_Required work_.
Return every one of the rows below word for word, leaving out the images.

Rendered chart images
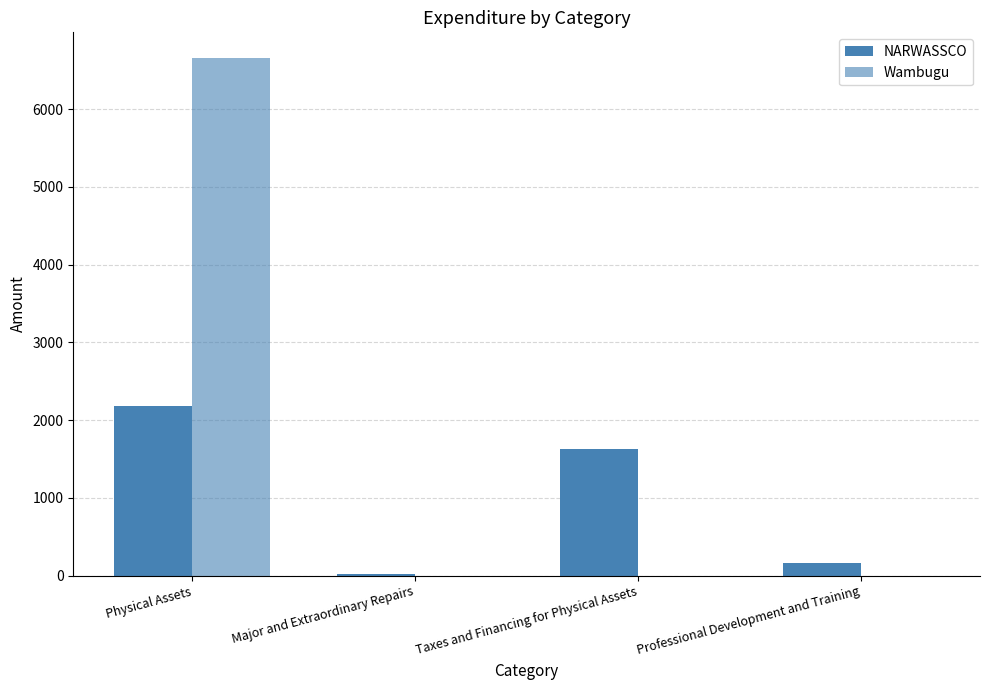

List the series in order of their overall mean, lowest first.

NARWASSCO, Wambugu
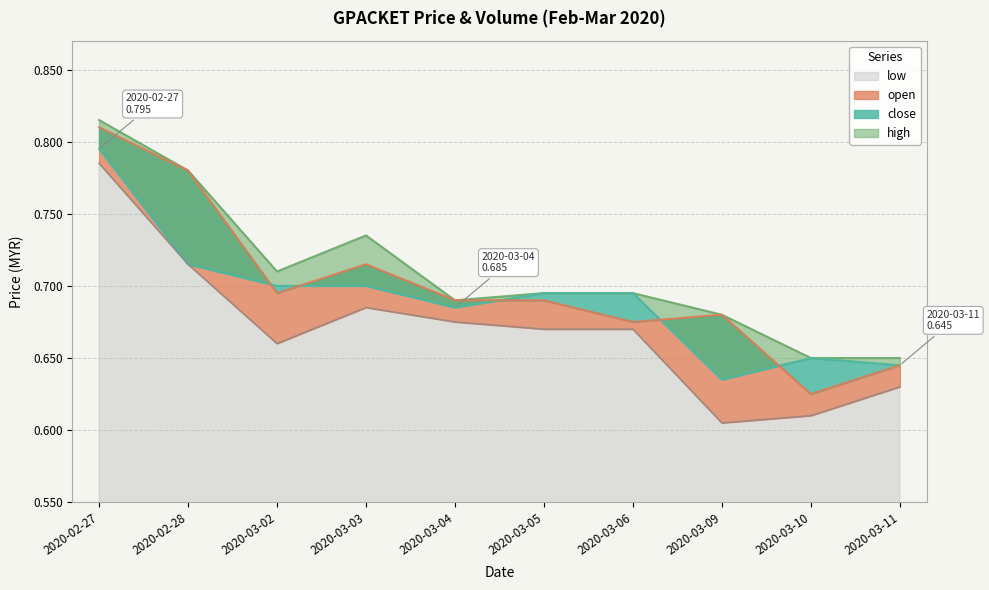

What value does the high series have at 2020-03-04?

0.7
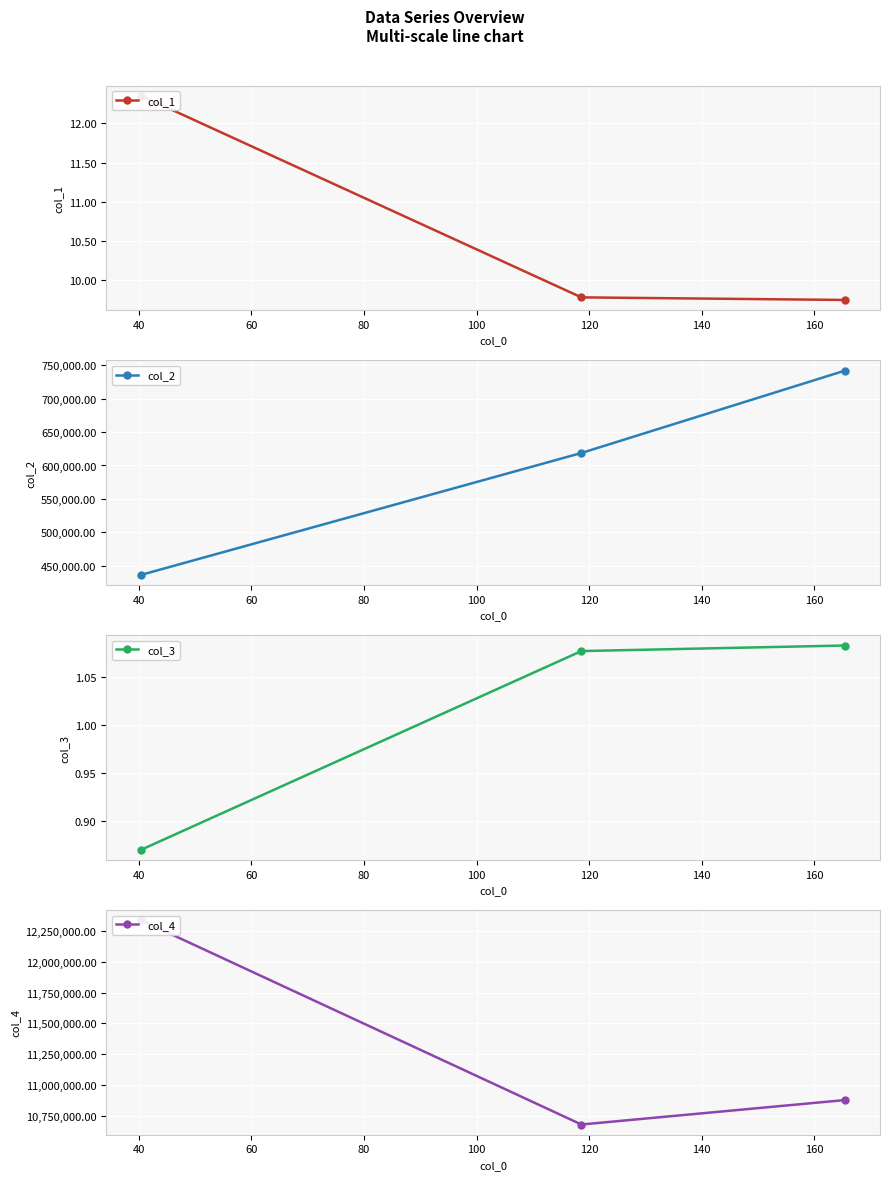

What is the highest value of the col_2 series?

741916.2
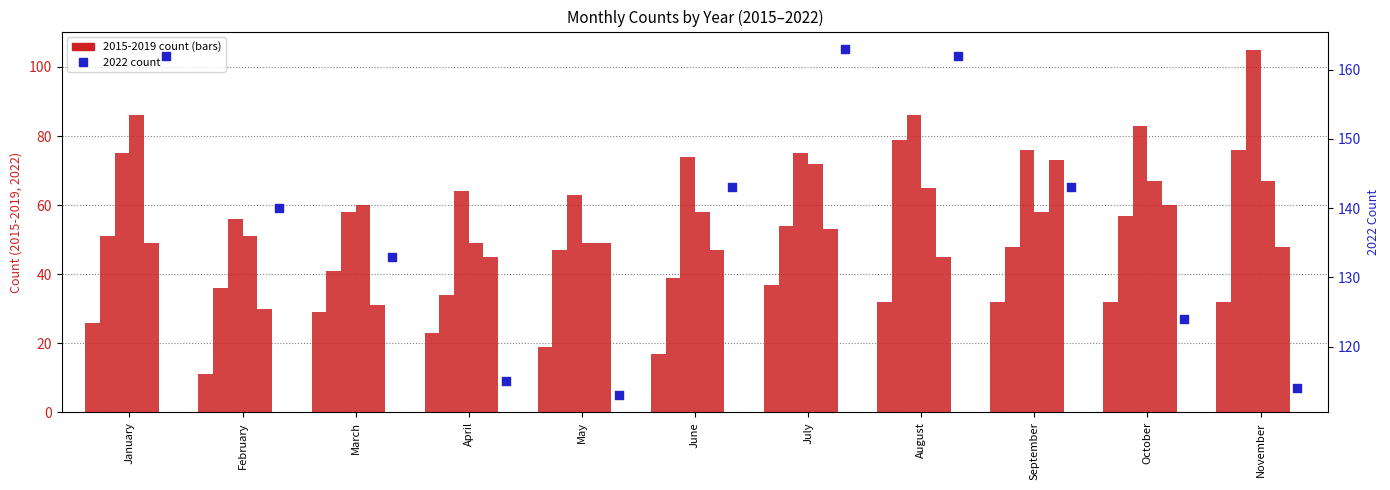

Which series has the largest total across all categories?

2022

_Solved problem_.
List the series in order of their overall mean, lowest first.

NARWASSCO, Wambugu

What value does the high series have at 2020-03-04?

0.7

What is the highest value of the col_2 series?

741916.2

Which series has the largest total across all categories?

2022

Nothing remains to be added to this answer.